Line after line of garbage, frankly.
Imran, the 2 Ws, were swing bowlers. They took the pitch out of the equation. Had they been seam bowlers of the McGrath type and were able to be as successful, you may have had a point. In reality, they were much better at home than away.
Warne was better away than at home, and that is precisely because his home pitches did not suit his bowling, save Sydney. Warne's record in SL, on those pitches, is incredible. He outbowled Murali head-to-head there when their teams were at their most equal - the SL batsmen are imperious at home and great players of spin. The 04 series was owned by Warne.
Even more nonsense: that the PM caused Murali to bowl badly. The assertion that it is harder to bowl spin in Australia is not based on the fact that Murali did terribly there but that basically all spin bowlers did terribly there. It is a place where spinners, even domestically, even Warne, struggled. The two best places in the world to bowl spin? India and Sri Lanka.
Of course you'd want to look at common opposition: it would take out Murali's worst record (Australia) and also take out Warne's best (Sri Lanka). It doesn't need any further explaining why that would be disingenuous. See, it is pretty easy: Warne was clearly better than Murali away from home. Murali averages closer to 30 and strikes 60+. As aforesaid, Warne averaged even better away than at home.
Your point re his team composition and his own bowling load has been brought up several times.
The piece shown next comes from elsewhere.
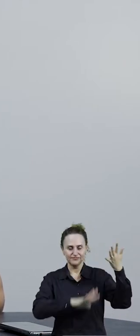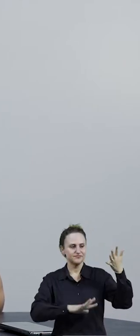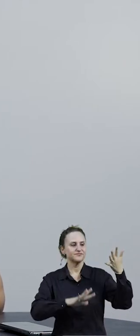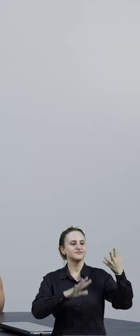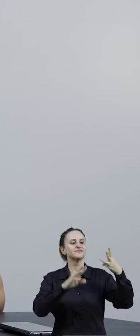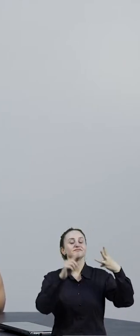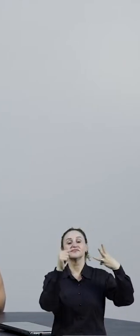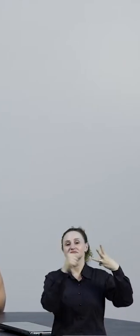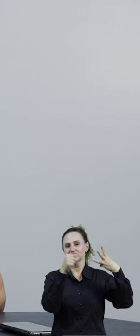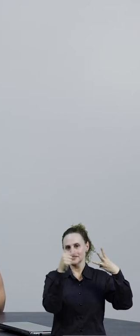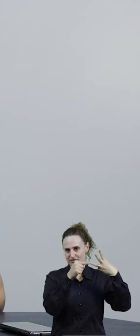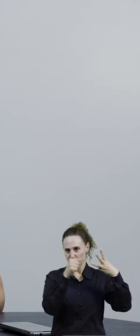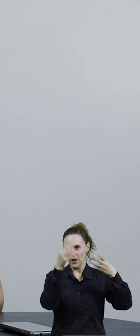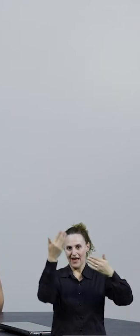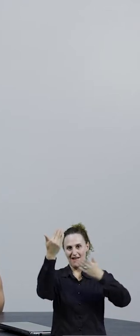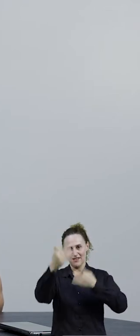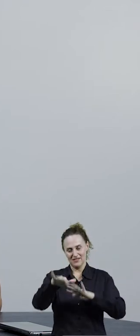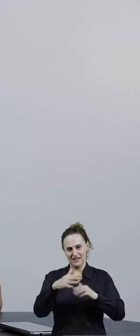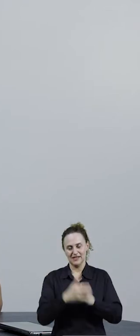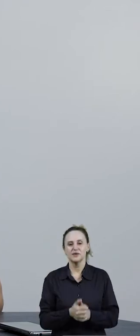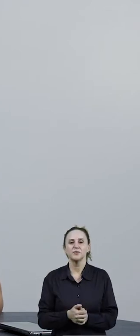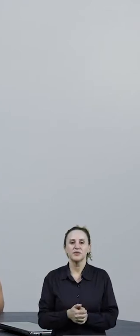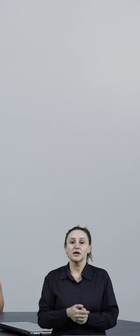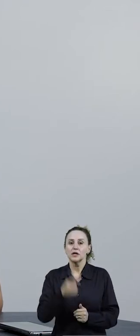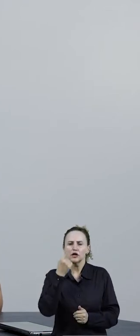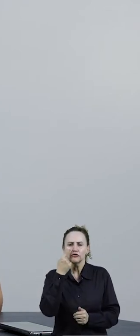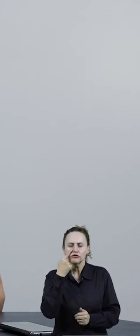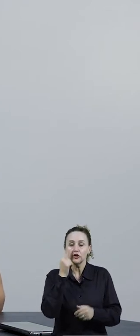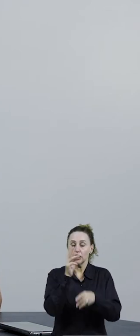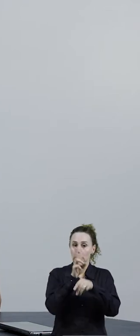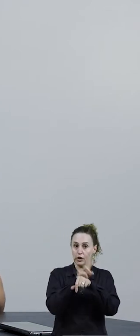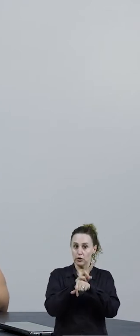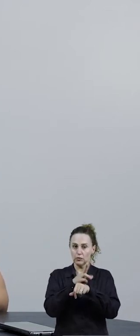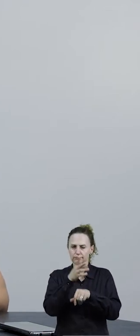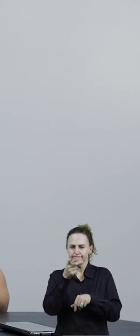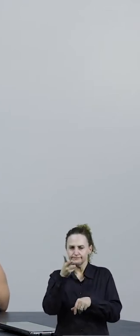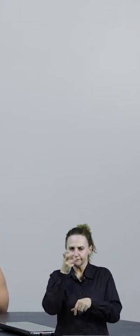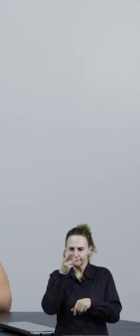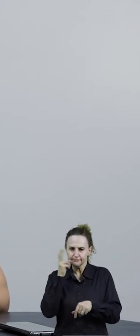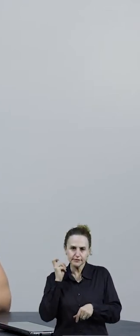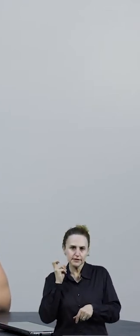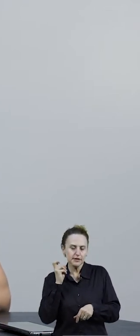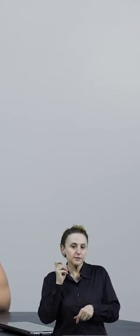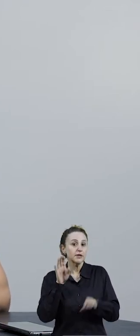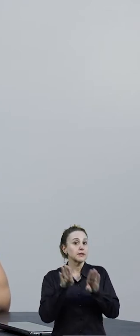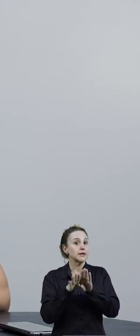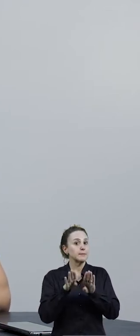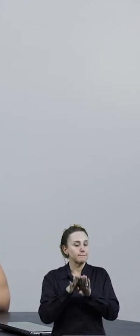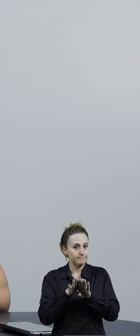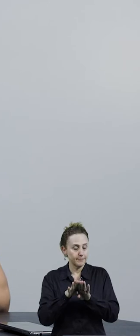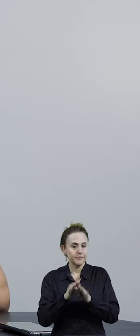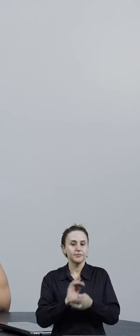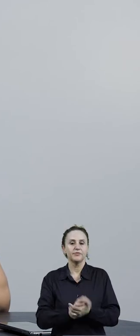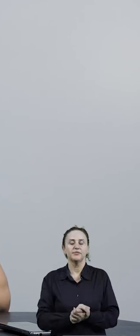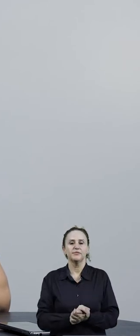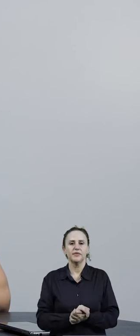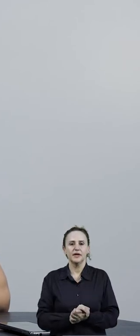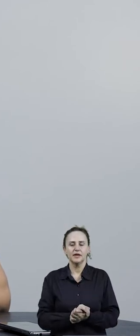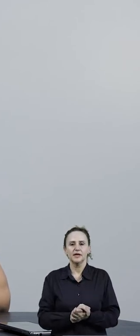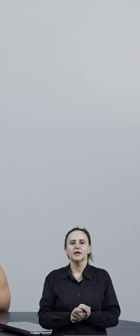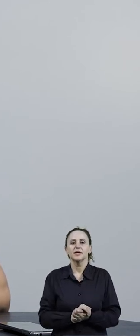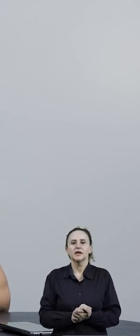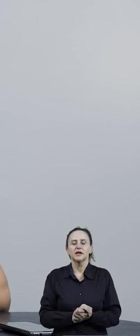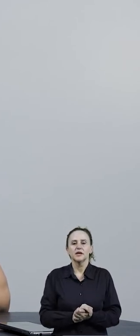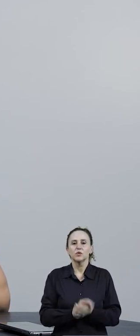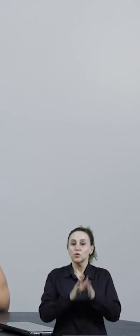linguística barra gramática, tá? Então, vocês fiquem atentos aí. E outra dica que eu dou, para resolver essa da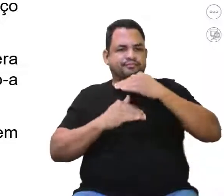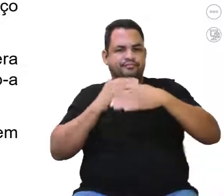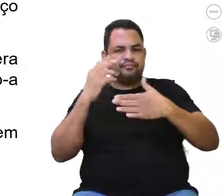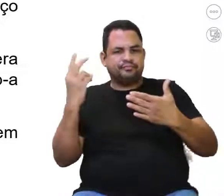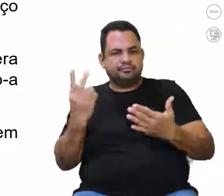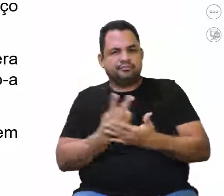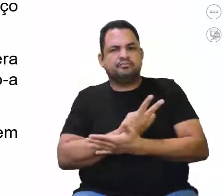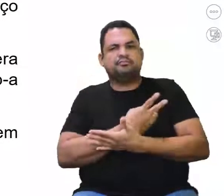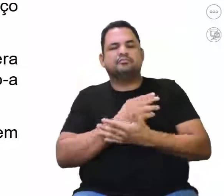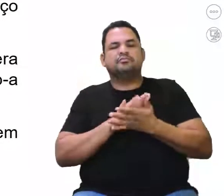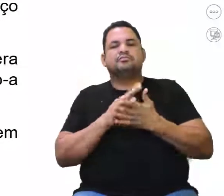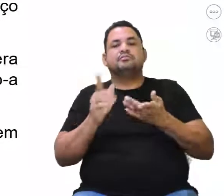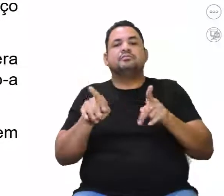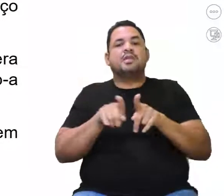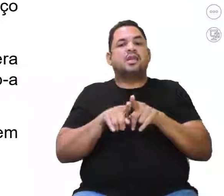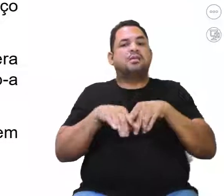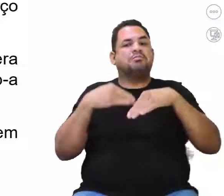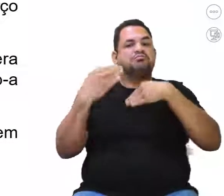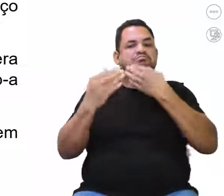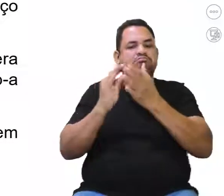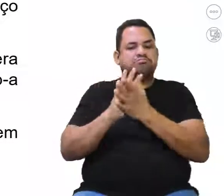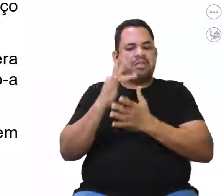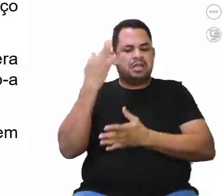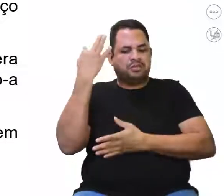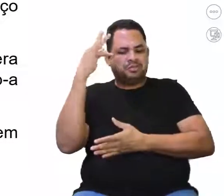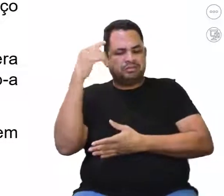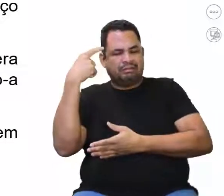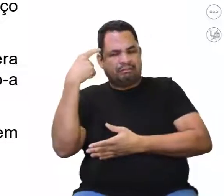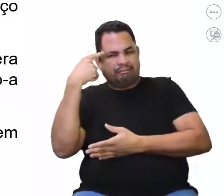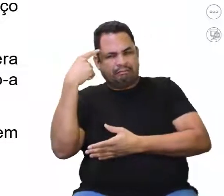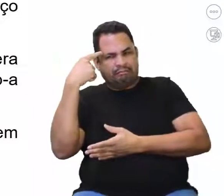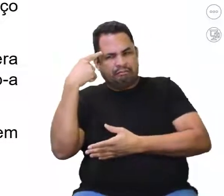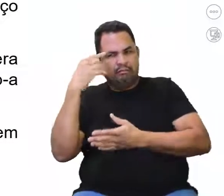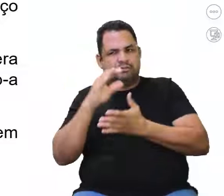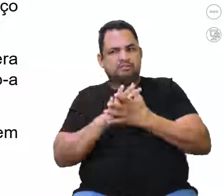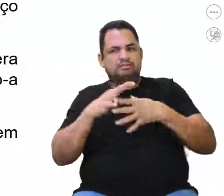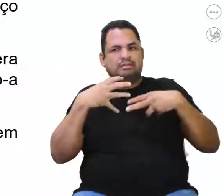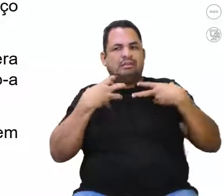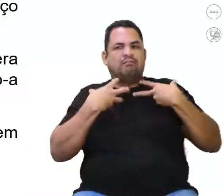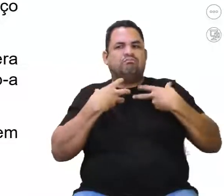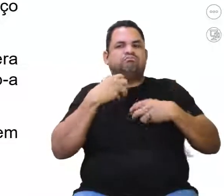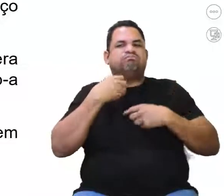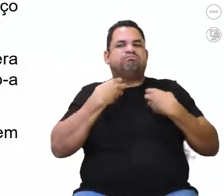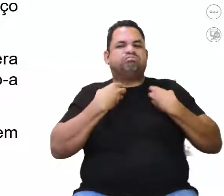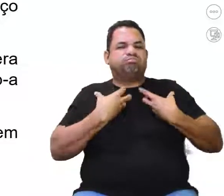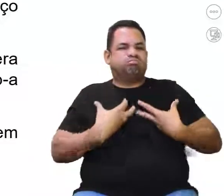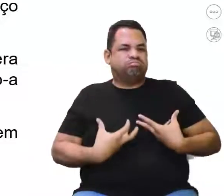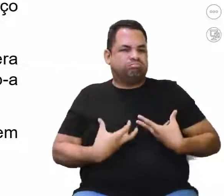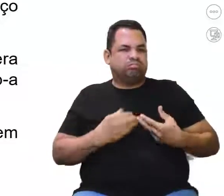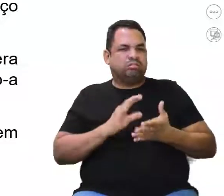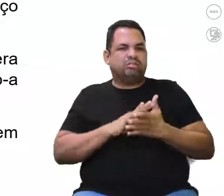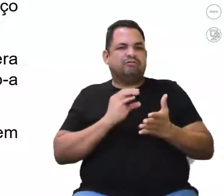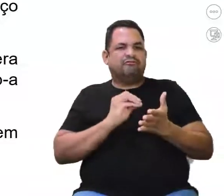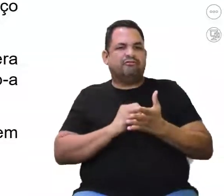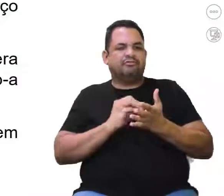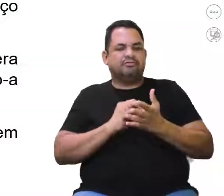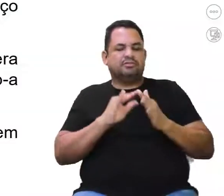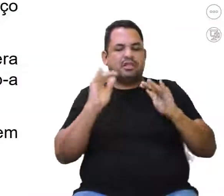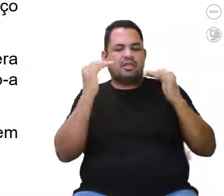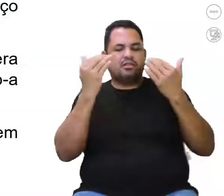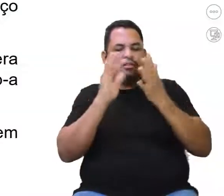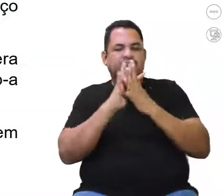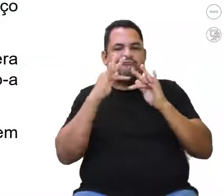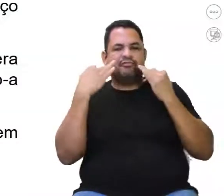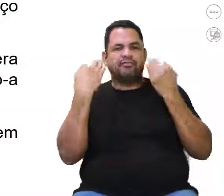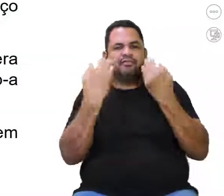ocorreu e com ela evoluíram as dores de cabeça, o estresse e a falta de atenção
Bowling by yourself, at the opposition, also means getting more wickets, in loads, which aids your average. Although it is true that Murali had responsibility to defend more, he also had the opportunity to bowl to more batsmen (he came earlier on and bowled many more overs). These things even out, they're not simply/solely a disadvantage.
Murali is more successful in SL because the pitches have been doctored to his strengths. That was the smart thing to do, that was the right thing to do. Having your own batsmen put up good totals, etc, is fine, but you're exaggerating it greatly. That affects your win/loss record more, but not so much your ratios. In the end you have to bowl out the opposition regardless of how many runs your own batsmen put up. Ironically, if they don't put up enough the opposition may not have to make as many and Murali may concede less runs on aggregate.
Against India, Murali played more matches, Warne played more innings. The fact that Warne played several series injured more than counterbalances the fact that Murali had a bad last series. And even if he did, so what? Do we discount it? Warne had a very good last series and could have had an even better one if he wasn't injured for the Test where Michael Clarke took 6/9.
Warne wasn't horrible in WI, see... you don't know what you're talking about. Warne had good/great series home and away against WI in every series bar 1 away. And that series was when he had huge shoulder injuries. He was having trouble against everyone - he averaged 55 in the Ashes before the WI series that taints his WI record. Since he only had 1 other series away (avg 27, sr 55) it makes it look like he had a problem there, against them. At that time he was basically learning to bowl all over again. This is well documented.
Of course it is, it touts your "Pak bowlers should get extra credit when bowling at home" argument.